#### [EXCERPT TO READ]
Basic information on the shooting indicates that the gun was stashed inside the school's cafeteria and that the administrators were shot when they tried to respond to a rumor that at 14-year-old had a gun in the school. What's also known is that the principal called for a lockdown after the incident had begun to occur. caught up with Patrick Fiel, former security chief for Washington, D.C.'s public schools and now the top education consultant for ADT Security Services, to hear what he had to say about using technology and changed procedures to secure U.S. schools.

SIW: Your background was urban schools. What's the relevance to Campbell County, Tenn.?

Fiel: In urban areas we have been very aware of these types of problems for years, but we're just now seeing these issues really making their way into the suburban and rural schools.

SIW: The question every parent and administrator and politician is asking now is whether we could have stopped this.

#### [INSTRUCTION A]
Repeat word for word everything in the school security interview from "Fiel: In urban" down to "and rural schools.".
#### [INSTRUCTION B]
According to the school security interview, where was the gun hidden?

Dataset items:
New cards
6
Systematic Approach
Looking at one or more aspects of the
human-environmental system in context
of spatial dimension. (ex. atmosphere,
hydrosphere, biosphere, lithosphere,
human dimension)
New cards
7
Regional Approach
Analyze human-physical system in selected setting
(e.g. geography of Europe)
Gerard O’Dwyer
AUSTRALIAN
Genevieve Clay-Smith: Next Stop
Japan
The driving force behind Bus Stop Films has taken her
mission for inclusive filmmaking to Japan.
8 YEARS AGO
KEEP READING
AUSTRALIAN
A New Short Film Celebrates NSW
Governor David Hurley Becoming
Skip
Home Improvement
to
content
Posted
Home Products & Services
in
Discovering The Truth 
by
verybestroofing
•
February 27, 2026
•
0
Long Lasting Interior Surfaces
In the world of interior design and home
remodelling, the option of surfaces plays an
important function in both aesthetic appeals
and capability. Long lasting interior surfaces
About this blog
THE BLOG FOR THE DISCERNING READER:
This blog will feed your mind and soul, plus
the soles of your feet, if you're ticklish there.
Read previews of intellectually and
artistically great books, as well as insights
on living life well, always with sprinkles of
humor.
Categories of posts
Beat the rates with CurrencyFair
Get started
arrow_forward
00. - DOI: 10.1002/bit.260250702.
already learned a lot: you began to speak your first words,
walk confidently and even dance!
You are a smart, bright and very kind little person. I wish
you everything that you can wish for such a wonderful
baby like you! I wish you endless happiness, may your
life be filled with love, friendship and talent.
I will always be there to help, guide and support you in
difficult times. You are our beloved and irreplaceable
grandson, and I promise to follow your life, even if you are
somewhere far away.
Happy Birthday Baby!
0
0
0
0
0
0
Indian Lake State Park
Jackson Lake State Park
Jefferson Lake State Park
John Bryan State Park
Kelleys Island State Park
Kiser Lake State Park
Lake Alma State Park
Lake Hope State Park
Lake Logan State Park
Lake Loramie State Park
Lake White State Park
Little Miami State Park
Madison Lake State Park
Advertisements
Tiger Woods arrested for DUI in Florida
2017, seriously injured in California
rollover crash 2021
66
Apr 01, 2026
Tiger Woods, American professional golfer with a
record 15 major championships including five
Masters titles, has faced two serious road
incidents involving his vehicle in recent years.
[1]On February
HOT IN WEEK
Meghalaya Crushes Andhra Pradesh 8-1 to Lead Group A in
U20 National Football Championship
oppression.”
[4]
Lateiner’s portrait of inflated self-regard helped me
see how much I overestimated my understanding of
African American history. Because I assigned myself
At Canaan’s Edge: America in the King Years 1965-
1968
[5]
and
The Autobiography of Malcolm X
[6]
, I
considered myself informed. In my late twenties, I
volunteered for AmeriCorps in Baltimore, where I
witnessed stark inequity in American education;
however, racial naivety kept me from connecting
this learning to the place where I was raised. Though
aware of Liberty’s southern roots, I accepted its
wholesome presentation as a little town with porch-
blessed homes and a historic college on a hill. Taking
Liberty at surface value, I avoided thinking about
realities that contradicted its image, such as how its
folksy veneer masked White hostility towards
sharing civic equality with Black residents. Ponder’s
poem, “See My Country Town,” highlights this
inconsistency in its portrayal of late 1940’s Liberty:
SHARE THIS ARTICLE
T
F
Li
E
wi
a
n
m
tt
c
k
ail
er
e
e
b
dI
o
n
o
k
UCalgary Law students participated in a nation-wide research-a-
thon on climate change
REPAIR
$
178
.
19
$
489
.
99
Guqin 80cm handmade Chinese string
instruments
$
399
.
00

#### [YOUR RESPONSE A]
Fiel: In urban areas we have been very aware of these types of problems for years, but we're just now seeing these issues really making their way into the suburban and rural schools.

#### [YOUR RESPONSE B]
Inside the school's cafeteria.